§ Task item A
Does each statement agree with the Rick Santelli article? Answer yes or no and quote the deciding words. (i) The YouTube video of Santelli was downloaded more than a million times. (ii) Santelli delivered his harangue from the floor of the Chicago Board of Trade. (iii) Howard Beale is an anchorman in a 1976 film.

§ Extracted text
╭──
090211: Rick Santelli: The Man Who Talked Back
February 23, 2009
By James Pethokoukis, Capital Commerce
Which, do you suppose, would be the bigger draw right about now: a) a Barack Obama
house party supporting the housing bailout package, or b) a Rick Santelli-inspired
"Chicago Tea Party" opposing the bailout package? Well, given that a) more Americans
oppose the plan than support it, and b) Obama's house parties in support of the stimulus
package drew mere dozens of Obamaniacs in major cities around the nation, "tea time" it
is. (Plus, the Obama wingdings would probably all be held in homes about to be
foreclosed upon. Total downer!) A few points:
1) Clearly, CNBC reporter Santelli tapped into something last week with his housing
harangue from the floor of the Chicago Board of Trade. A YouTube video of Santelli has
been downloaded more than half a million times, and commentary on the diatribe is
burning up the blogosphere. He even made Meet the Press. Lots of pundits are comparing
him to Howard "I'm mad as hell and I'm not going to take it anymore!" Beale, the crazed
anchorman from the 1976 film "Network."
But there is a big difference, I think. Beale was telling anesthetized TV viewers to
wake up to a world and reality gone horribly wrong. (Unfortunately, they all woke up to
the Carter administration.) Santelli, though, represents not a call to mere awareness but a
call to action for those folks who, as Democrats like to put it, "work hard and play by the
rules" -- and who now are watching those that didn't get rewarded. Here is what "Larry
from L.A." emails me:
"I was actually travelling and was watching it live from my hotel room while preparing
for my day. It struck such a cord with me personally that it has, along with the way the
stimulus plan has been handled by Congress and the Obama administration, ignited a fire
in me to really get involved in the political process."
╰──
§ Transcribed page text
╭──
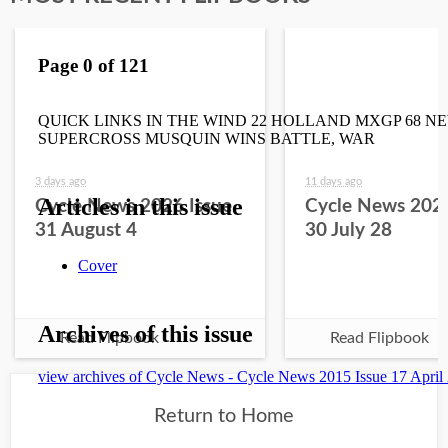
3 days ago
11 days ago
Cycle News 2026 Issue
Cycle News 2026
31 August 4
30 July 28
Read Flipbook
Read Flipbook
Return to Home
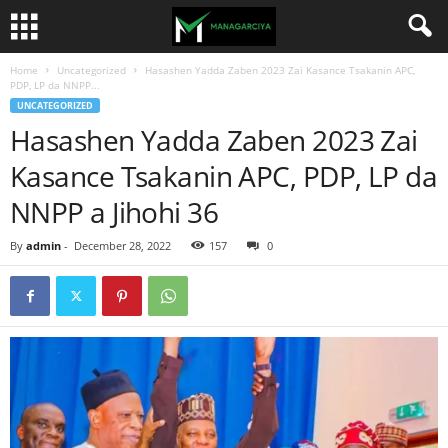
Home
Uncategorized
Hasashen Yadda Zaben 2023 Zai Kasance Tsakanin APC,
PDP, LP da NNPP...
UNCATEGORIZED
Hasashen Yadda Zaben 2023 Zai
Kasance Tsakanin APC, PDP, LP da
NNPP a Jihohi 36
By
admin
-
December 28, 2022
157
0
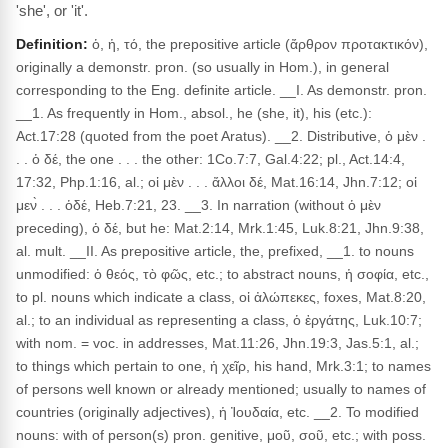
'she', or 'it'.
Definition:
ὁ, ἡ, τό, the prepositive article (ἄρθρον προτακτικόν),
originally a demonstr. pron. (so usually in Hom.), in general
corresponding to the Eng. definite article. __I. As demonstr. pron.
__1. As frequently in Hom., absol., he (she, it), his (etc.):
Act.17:28 (quoted from the poet Aratus). __2. Distributive, ὁ μὲν .
. . ὁ δέ, the one . . . the other: 1Co.7:7, Gal.4:22; pl., Act.14:4,
17:32, Php.1:16, al.; οἱ μὲν . . . ἄλλοι δέ, Mat.16:14, Jhn.7:12; οἱ
μεν̀ . . . ὁδέ, Heb.7:21, 23. __3. In narration (without ὁ μὲν
preceding), ὁ δέ, but he: Mat.2:14, Mrk.1:45, Luk.8:21, Jhn.9:38,
al. mult. __II. As prepositive article, the, prefixed, __1. to nouns
unmodified: ὁ θεός, τὸ φῶς, etc.; to abstract nouns, ἡ σοφία, etc.,
to pl. nouns which indicate a class, οἱ ἀλώπεκες, foxes, Mat.8:20,
al.; to an individual as representing a class, ὁ ἐργάτης, Luk.10:7;
with nom. = voc. in addresses, Mat.11:26, Jhn.19:3, Jas.5:1, al.;
to things which pertain to one, ἡ χεῖρ, his hand, Mrk.3:1; to names
of persons well known or already mentioned; usually to names of
countries (originally adjectives), ἡ Ἰουδαία, etc. __2. To modified
nouns: with of person(s) pron. genitive, μοῦ, σοῦ, etc.; with poss.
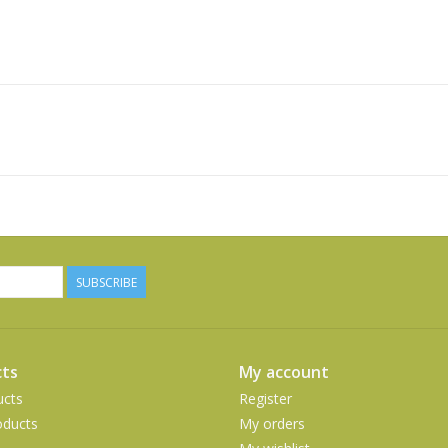
SUBSCRIBE
ts
My account
ucts
Register
ducts
My orders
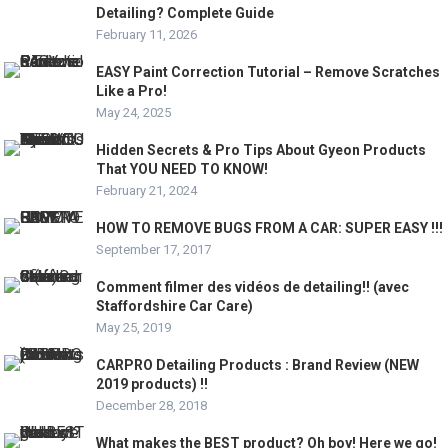
Detailing? Complete Guide
February 11, 2026
EASY Paint Correction Tutorial – Remove Scratches
Like a Pro!
May 24, 2025
Hidden Secrets & Pro Tips About Gyeon Products
That YOU NEED TO KNOW!
February 21, 2024
HOW TO REMOVE BUGS FROM A CAR: SUPER EASY !!!
September 17, 2017
Comment filmer des vidéos de detailing!! (avec
Staffordshire Car Care)
May 25, 2019
CARPRO Detailing Products : Brand Review (NEW
2019 products) !!
December 28, 2018
What makes the BEST product? Oh boy! Here we go!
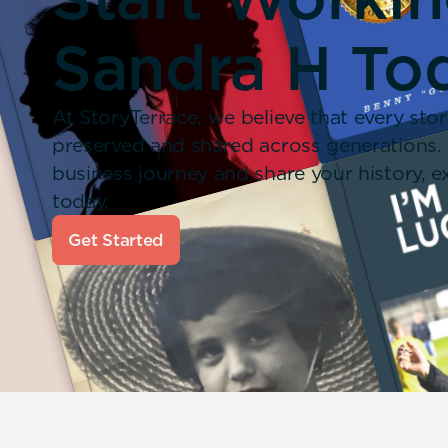
Sandra H To
At StoryTerrace, we believe that every stor
preserved and shared across generations.
business journey and share your history,
today.
Get Started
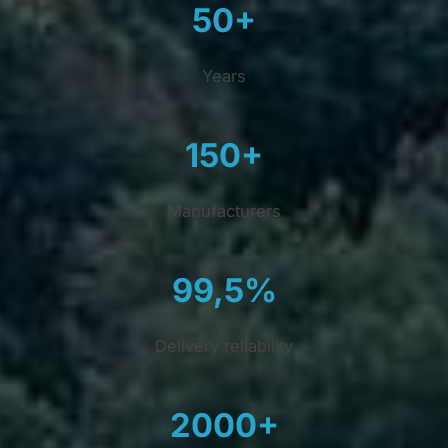
50+
Years
150+
Manufacturers
99,5%
Delivery reliability
2000+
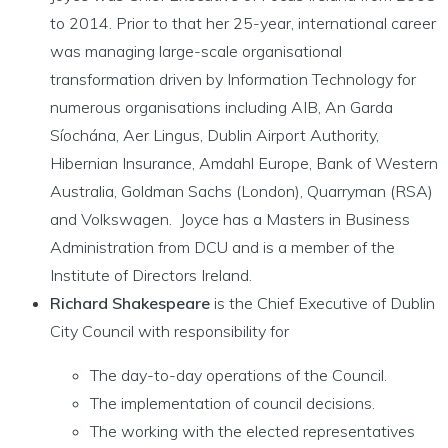
to 2014. Prior to that her 25-year, international career
was managing large-scale organisational
transformation driven by Information Technology for
numerous organisations including AIB, An Garda
Síochána, Aer Lingus, Dublin Airport Authority,
Hibernian Insurance, Amdahl Europe, Bank of Western
Australia, Goldman Sachs (London), Quarryman (RSA)
and Volkswagen. Joyce has a Masters in Business
Administration from DCU and is a member of the
Institute of Directors Ireland.
Richard Shakespeare
is the Chief Executive of Dublin
City Council with responsibility for
The day-to-day operations of the Council.
The implementation of council decisions.
The working with the elected representatives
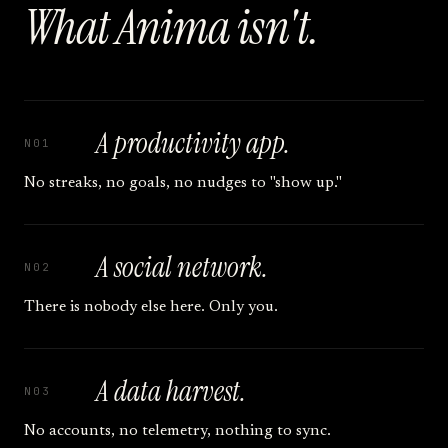
What Anima isn't.
A productivity app.
N01
No streaks, no goals, no nudges to "show up."
A social network.
N02
There is nobody else here. Only you.
A data harvest.
N03
No accounts, no telemetry, nothing to sync.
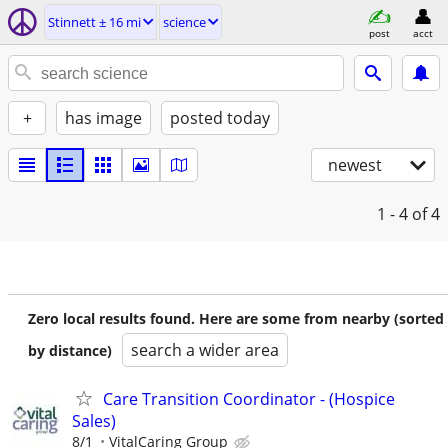
Stinnett ± 16 mi
science
post
acct
+
has image
posted today
newest
1 - 4
of 4
Zero local results found. Here are some from nearby (sorted
search a wider area
by distance)
Care Transition Coordinator - (Hospice
Sales)
8/1
VitalCaring Group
╰──
§ Task item B
Which lines in the records contain the string "Zaben"? Show each of those lines in full, counting case.

§ Answer A
(i) No: "downloaded more than half a million times"
(ii) Yes: "harangue from the floor of the Chicago Board of Trade"
(iii) Yes: "the crazed anchorman from the 1976 film "Network.""

§ Answer B
Hasashen Yadda Zaben 2023 Zai Kasance Tsakanin APC,
Hasashen Yadda Zaben 2023 Zai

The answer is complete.